● **Task goal**:
Each line of the material must be repeated precisely, with the pictures left out.

● **The data**:

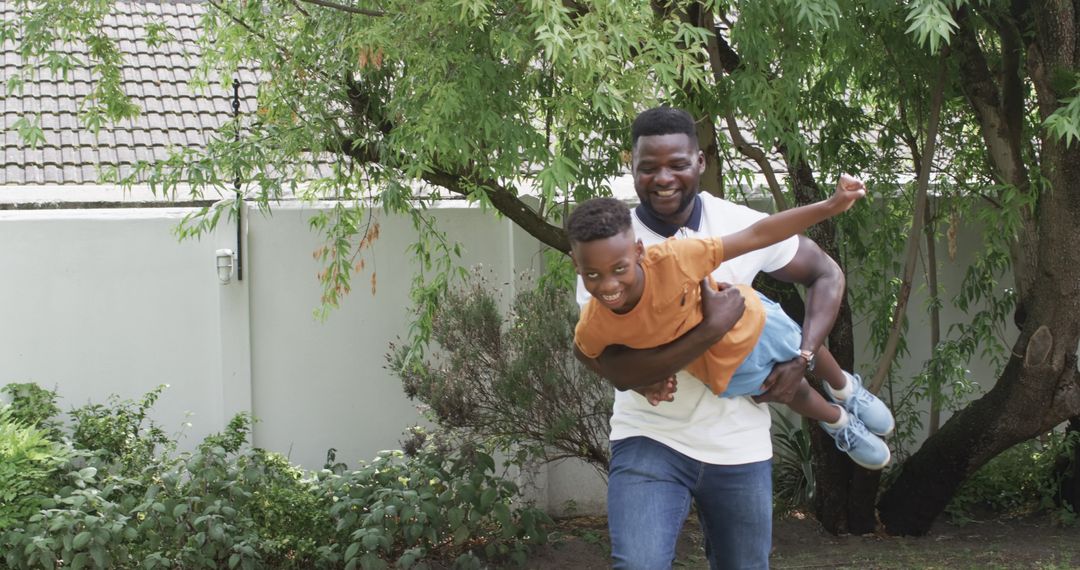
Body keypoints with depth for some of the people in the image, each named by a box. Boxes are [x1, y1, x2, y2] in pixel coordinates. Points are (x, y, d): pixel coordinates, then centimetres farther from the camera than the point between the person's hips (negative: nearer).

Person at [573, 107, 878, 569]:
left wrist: (802, 358, -5)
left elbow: (826, 275, 10)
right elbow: (617, 370, -20)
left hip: (740, 445, 3)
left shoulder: (741, 226, -5)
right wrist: (712, 329, -29)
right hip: (650, 441, -3)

● **Completed task**:
Body keypoints with depth for some of the people in the image, each named by a box. Boxes are [x1, y1, x2, y2] in pixel coordinates. Points are (x, y, d): pixel coordinates, then centimetres farther from the camera than the point between the person's hips (negative: nearer).

Person at [573, 107, 878, 569]:
left wrist: (802, 358, -5)
left elbow: (826, 275, 10)
right elbow: (617, 370, -20)
left hip: (740, 445, 3)
left shoulder: (741, 226, -5)
right wrist: (712, 329, -29)
right hip: (650, 441, -3)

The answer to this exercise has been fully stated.